For quite a while, my business has been in a good position. It’s continued to grow over the years, mostly with a great group of long-term clients and continual referrals from those clients. The thing about a website is that it’s always changing and growing. Once I launch a website, I almost always continue to work with that client. And, fortunately for me, that relationship continues to provide work for me to grow as my client’s businesses grow. I’ve become good friends with many of my clients and have built a solid base of work for myself.
But the flip side to this is: I rarely launch a website and then wash my hands of it. I’ll support that website, running backups and updating software and content as my clients need it. As I’ve written in the past, I’m always approaching new forks in the road. Do I continue to take on new work and grow? How will I find the time to both support all of the websites I’ve built and still take on new work? Do I hire more people to support this growth? The answers to these questions are not easy and they’ve also changed as my life has changed. Both of my kids started school full-time this year. I now have more time than ever to work, which is awesome for the workload that’s been piling up all summer! (I do miss the kids, though. Summer was wonderful in so many ways and I’m already feeling sad with the chill that’s been in the air on these fall mornings).
Yesterday, I had lunch with a colleague who’s become a good friend. She runs an awesome business called The Purpose Lab. They’re a marketing communications firm built specifically to work with disability service providers. Over lunch, she mentioned that she runs a “lifestyle business”. I hadn’t heard that exact term before, but once she explained what it is, I knew that’s exactly what I’m trying to achieve.
A lifestyle business is a business set up and run by its founders primarily with the aim of sustaining a particular level of income and no more; or to provide a foundation from which to enjoy a particular lifestyle.

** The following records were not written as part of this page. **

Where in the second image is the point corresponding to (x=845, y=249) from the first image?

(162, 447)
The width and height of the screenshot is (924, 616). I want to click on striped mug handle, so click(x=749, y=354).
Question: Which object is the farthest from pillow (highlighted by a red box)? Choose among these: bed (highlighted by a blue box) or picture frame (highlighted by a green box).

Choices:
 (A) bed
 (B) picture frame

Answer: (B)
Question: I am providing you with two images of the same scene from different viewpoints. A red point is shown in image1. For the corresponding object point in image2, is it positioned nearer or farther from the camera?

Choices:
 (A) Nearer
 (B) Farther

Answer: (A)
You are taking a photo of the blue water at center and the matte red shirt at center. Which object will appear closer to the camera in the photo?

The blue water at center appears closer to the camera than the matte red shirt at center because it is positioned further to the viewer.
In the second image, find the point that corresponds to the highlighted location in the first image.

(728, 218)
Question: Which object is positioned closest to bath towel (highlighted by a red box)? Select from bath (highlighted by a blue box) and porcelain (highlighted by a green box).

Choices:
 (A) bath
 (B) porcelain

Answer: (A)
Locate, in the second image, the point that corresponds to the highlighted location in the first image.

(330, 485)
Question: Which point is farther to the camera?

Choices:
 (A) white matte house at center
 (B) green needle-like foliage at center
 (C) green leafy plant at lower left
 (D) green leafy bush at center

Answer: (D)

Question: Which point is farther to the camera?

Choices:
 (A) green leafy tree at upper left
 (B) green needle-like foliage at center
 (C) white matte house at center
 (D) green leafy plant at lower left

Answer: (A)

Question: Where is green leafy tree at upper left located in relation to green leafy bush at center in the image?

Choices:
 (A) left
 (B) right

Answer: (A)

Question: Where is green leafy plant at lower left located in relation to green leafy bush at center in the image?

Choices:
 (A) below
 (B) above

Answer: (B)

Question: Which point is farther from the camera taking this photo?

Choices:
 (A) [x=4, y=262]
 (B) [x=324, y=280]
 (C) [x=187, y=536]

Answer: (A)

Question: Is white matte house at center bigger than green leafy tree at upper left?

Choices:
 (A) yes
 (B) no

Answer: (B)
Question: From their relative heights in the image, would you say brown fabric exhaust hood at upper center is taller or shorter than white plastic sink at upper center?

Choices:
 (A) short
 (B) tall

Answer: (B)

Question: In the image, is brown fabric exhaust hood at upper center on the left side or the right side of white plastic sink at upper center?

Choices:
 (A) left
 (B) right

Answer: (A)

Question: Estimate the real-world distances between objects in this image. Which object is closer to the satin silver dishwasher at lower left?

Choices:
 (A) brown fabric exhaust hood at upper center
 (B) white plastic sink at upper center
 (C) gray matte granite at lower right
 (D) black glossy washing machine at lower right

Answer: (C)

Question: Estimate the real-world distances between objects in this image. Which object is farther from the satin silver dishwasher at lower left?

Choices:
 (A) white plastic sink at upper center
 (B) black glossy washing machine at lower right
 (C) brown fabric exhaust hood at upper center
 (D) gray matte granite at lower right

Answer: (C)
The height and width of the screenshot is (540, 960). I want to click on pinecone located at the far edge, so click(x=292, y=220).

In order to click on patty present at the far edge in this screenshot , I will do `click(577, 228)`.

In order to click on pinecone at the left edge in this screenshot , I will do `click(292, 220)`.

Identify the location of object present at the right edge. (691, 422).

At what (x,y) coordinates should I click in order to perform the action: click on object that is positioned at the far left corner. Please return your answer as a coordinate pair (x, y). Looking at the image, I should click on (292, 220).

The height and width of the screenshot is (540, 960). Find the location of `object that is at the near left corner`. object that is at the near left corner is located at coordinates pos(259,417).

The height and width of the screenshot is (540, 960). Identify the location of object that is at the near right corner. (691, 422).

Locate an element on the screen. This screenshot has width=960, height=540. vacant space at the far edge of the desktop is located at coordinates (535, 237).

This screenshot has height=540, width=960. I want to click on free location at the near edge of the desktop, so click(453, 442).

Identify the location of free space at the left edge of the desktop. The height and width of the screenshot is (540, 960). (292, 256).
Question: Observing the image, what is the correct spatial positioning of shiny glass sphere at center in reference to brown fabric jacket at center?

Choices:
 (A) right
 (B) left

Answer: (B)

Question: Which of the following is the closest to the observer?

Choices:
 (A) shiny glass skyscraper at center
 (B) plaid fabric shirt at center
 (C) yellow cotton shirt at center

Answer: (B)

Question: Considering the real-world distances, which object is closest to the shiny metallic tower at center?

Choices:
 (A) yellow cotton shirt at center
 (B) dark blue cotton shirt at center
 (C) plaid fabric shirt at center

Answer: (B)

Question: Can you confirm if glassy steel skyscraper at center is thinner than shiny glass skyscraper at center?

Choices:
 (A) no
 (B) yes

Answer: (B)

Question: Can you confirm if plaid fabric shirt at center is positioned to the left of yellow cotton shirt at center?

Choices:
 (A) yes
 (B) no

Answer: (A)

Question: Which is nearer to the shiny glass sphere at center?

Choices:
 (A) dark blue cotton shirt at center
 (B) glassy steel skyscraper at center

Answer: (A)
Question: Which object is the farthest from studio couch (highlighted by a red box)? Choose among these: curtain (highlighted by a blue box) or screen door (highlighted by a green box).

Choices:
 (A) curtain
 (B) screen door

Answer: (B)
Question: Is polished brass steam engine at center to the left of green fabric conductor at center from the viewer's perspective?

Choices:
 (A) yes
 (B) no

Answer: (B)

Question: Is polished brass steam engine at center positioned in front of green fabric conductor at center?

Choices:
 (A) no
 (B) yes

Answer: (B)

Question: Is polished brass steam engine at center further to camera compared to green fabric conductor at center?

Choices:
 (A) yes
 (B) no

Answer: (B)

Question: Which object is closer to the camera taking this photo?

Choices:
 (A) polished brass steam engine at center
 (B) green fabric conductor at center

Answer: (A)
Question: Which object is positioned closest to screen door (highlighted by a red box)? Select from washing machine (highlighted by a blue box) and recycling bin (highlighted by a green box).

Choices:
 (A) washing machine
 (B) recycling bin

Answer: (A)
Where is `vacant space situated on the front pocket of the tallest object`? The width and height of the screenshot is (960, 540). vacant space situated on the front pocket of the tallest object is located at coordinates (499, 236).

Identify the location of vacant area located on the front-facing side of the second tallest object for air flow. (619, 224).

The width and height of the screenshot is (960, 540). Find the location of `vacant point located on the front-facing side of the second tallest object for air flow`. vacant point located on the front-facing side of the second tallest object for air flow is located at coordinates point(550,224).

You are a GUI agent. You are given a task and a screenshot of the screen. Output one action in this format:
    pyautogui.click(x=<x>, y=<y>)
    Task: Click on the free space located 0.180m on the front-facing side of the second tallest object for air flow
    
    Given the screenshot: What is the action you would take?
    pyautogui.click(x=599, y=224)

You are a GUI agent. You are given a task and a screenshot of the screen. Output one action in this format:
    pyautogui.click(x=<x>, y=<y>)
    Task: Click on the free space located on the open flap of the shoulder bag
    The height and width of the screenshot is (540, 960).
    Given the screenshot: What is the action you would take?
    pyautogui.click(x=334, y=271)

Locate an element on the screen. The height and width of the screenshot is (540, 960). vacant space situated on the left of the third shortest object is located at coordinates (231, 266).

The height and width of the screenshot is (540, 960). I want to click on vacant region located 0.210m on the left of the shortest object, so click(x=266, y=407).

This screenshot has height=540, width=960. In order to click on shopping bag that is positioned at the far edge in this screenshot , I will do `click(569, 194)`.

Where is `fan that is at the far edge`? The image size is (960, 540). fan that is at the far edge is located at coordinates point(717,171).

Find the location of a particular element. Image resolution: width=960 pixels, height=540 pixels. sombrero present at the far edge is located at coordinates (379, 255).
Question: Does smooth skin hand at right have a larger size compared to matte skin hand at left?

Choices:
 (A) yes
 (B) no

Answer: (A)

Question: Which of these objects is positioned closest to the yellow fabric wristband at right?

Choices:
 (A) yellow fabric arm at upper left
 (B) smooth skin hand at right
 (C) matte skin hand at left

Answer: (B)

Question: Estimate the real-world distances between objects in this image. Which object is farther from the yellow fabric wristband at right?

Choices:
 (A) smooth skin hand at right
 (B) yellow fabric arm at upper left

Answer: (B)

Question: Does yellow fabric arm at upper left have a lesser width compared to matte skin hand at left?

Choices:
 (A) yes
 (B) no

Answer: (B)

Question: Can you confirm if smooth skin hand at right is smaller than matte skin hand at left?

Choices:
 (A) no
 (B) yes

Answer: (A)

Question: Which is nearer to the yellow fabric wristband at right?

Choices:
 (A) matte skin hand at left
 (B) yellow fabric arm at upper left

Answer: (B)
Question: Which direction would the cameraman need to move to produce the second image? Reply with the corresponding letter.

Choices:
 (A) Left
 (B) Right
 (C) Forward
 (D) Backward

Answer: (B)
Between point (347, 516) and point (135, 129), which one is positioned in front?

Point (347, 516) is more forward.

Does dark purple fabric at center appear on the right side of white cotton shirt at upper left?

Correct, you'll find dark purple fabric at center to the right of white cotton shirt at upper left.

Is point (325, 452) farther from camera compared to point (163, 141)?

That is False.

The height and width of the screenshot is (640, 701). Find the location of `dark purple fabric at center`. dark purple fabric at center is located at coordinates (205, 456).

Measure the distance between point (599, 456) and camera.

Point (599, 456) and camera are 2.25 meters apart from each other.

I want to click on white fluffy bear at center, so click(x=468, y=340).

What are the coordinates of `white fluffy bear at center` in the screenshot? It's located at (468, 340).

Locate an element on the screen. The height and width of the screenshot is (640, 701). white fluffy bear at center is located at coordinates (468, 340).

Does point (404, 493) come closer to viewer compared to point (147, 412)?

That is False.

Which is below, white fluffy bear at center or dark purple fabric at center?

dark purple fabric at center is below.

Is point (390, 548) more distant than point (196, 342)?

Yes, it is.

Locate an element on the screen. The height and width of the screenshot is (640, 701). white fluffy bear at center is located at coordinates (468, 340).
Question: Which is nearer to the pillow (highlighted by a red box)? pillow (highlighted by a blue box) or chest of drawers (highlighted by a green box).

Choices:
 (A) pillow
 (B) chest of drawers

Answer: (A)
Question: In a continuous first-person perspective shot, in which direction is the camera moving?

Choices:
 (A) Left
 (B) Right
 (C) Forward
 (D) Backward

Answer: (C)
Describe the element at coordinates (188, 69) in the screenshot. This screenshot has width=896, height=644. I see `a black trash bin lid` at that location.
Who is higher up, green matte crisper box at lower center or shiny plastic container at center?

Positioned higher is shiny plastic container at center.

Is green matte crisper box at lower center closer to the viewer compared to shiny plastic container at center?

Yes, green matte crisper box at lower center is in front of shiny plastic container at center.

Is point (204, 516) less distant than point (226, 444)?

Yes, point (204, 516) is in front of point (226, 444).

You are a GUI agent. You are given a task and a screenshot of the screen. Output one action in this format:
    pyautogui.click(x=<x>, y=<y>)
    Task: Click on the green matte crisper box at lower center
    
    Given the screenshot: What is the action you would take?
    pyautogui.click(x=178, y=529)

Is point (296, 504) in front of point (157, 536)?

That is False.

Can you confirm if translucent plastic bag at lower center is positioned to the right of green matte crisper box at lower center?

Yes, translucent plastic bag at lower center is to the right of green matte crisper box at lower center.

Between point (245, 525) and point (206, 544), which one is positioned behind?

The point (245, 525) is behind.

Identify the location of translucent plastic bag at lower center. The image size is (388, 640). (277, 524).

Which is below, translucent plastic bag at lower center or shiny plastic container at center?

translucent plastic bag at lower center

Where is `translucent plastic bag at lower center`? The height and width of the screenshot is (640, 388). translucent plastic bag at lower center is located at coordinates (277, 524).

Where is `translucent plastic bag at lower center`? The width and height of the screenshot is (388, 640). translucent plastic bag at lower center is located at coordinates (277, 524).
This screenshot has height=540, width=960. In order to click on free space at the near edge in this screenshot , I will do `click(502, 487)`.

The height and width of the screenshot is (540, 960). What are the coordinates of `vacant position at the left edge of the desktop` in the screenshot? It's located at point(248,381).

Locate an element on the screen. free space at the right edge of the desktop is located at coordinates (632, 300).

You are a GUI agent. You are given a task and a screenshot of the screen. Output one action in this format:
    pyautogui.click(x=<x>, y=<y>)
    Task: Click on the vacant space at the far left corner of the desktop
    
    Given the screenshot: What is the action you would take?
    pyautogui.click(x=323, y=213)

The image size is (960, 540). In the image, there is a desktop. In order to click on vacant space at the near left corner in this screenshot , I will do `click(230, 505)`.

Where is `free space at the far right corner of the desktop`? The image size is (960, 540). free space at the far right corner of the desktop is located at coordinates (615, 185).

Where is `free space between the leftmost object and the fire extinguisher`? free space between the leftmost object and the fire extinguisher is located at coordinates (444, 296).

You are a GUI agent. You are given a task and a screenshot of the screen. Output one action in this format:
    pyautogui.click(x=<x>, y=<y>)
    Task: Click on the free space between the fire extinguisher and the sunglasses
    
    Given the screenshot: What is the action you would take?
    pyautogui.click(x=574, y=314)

My goal is not to have a web development firm that has 50 employees. My goal is really to enjoy developing websites, keep my mind challenged, and make an income that supports our lifestyle. I still want to volunteer in my kids’ classrooms. I still want to take the afternoon off and do a hike if they have early dismissal. And I still want to enjoy the fulfillment of helping other small businesses build a presence on the web. So… lifestyle business is it is for me. That’s not to say there aren’t inherit challenges in this choice. If you read my blog, I am pretty much always talking about productivity and work-life balance. Summer will be a challenge when the kids are home more with me. The more websites I launch, the more there is to support. These are all good “problems” to have. The longer I run this business, the more clear I am on where I’m going as I approach each fork in the road. In the end, though, I feel incredibly fortunate to have built this business that allows me to do what I love and still be available for my family.
P.S. I usually choose a photo that is representative of the post I’m writing. It may not be clear as to how the train photo at the top of this post is representative of a lifestyle business. I took this photo after a productive meeting with a great client up in Scranton. Then, my family and I spent the rest of the afternoon in Steamtown at the train museum and enjoying a train ride.